● ASSIGNED TASK:
Search the listing for the word "Page". Copy every line where it is found.

● DATA EXTRACTS:

* * * *

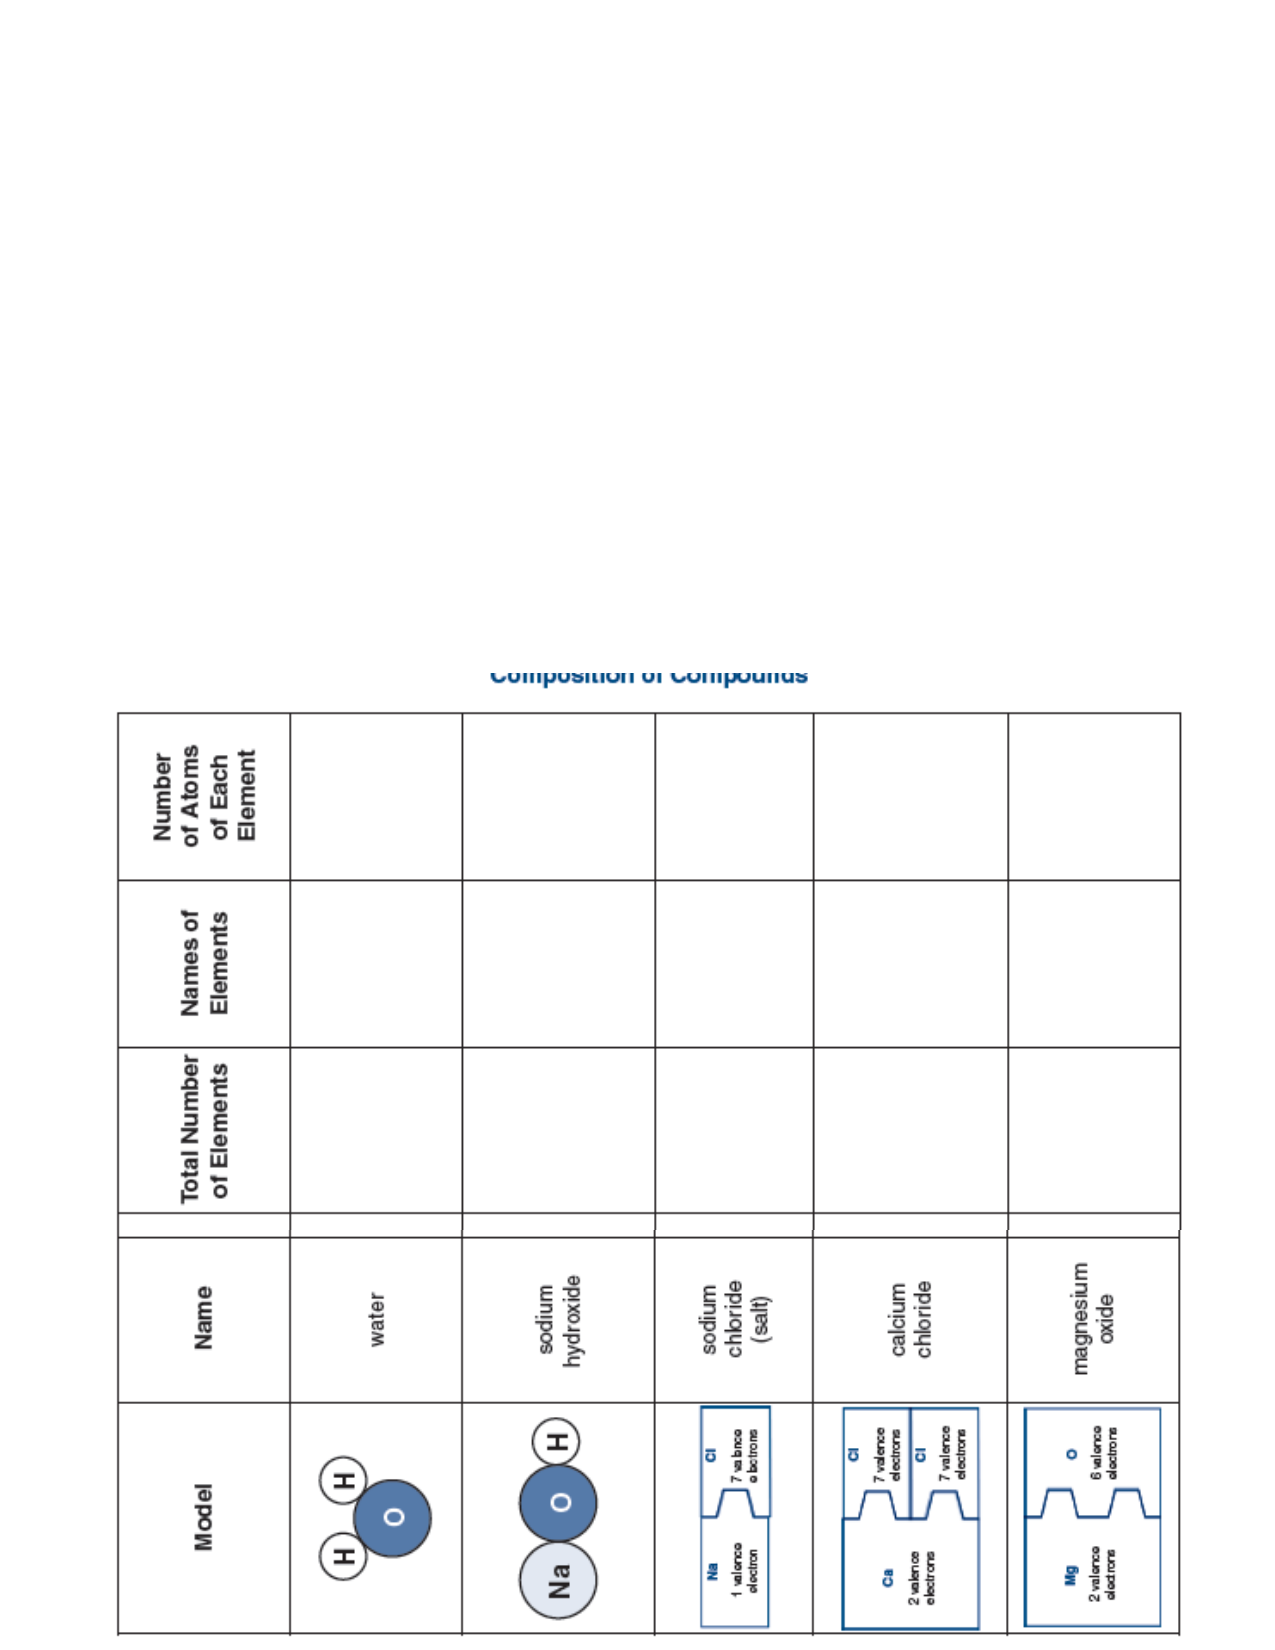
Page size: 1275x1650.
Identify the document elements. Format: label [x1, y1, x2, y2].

* * * *

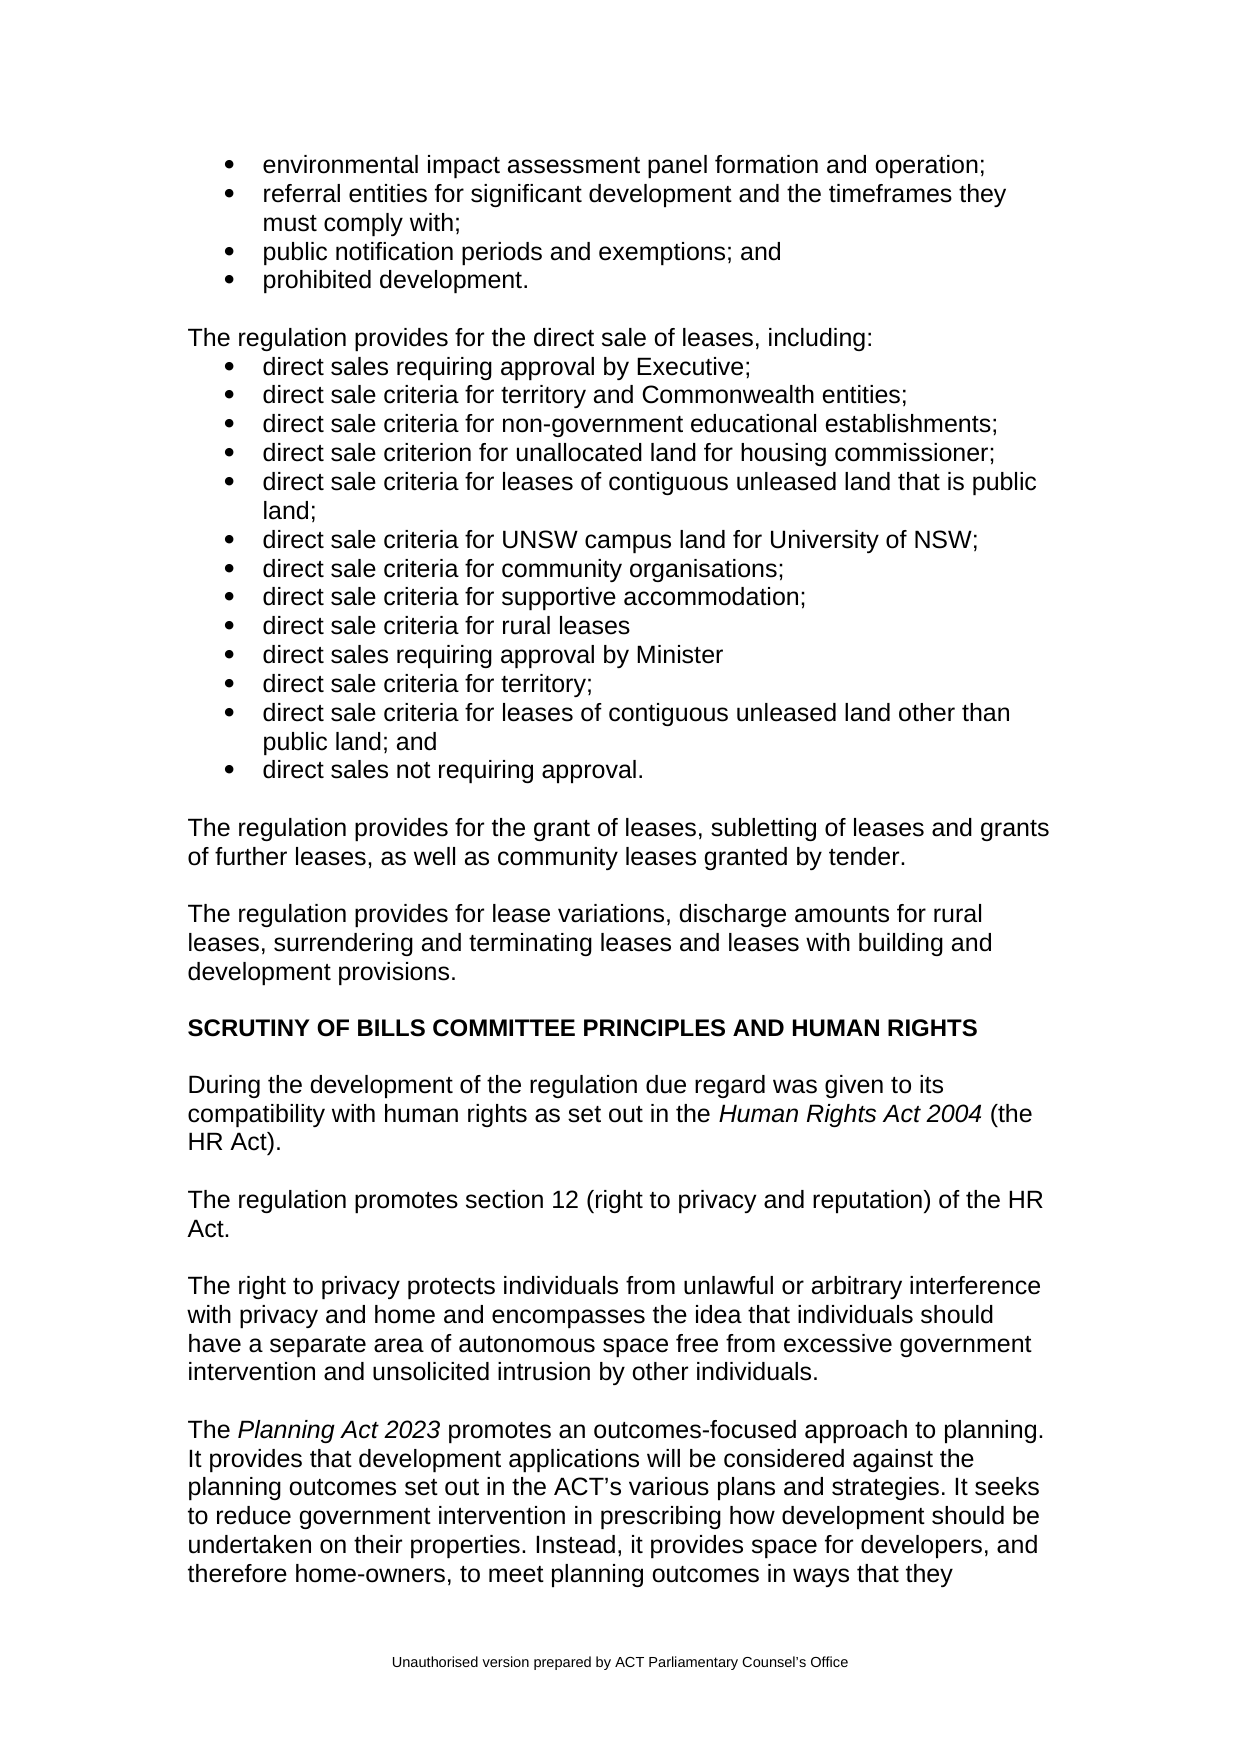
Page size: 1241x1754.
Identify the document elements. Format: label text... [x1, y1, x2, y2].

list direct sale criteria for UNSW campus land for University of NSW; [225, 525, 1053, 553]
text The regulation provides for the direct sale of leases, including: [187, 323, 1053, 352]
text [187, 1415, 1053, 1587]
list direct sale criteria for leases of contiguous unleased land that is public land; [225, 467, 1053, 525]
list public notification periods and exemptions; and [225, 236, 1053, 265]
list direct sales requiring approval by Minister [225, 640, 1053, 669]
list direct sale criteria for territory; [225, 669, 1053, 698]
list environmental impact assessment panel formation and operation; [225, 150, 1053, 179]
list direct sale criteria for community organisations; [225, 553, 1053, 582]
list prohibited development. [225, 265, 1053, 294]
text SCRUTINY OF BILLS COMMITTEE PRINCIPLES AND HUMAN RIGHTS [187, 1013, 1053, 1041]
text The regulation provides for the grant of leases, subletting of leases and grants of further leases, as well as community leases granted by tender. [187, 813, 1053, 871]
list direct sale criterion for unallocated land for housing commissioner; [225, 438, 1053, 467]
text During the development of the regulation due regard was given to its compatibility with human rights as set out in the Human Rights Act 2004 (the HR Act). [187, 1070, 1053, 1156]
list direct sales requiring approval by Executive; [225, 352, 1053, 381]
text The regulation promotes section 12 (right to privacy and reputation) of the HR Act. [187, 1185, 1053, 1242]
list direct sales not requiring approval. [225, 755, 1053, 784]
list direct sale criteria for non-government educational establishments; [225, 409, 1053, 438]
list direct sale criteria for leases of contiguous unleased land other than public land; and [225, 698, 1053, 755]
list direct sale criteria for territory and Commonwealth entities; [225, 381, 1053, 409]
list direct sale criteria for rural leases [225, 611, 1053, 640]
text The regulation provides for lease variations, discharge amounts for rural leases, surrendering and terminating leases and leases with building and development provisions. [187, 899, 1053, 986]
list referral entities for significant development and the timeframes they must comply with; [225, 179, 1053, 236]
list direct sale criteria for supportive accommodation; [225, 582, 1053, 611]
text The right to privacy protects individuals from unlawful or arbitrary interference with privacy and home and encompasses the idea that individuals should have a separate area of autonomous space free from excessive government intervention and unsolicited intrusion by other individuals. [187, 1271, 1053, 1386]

* * * *

● SOLUTION:
Page size: 1275x1650.
Page size: 1241x1754.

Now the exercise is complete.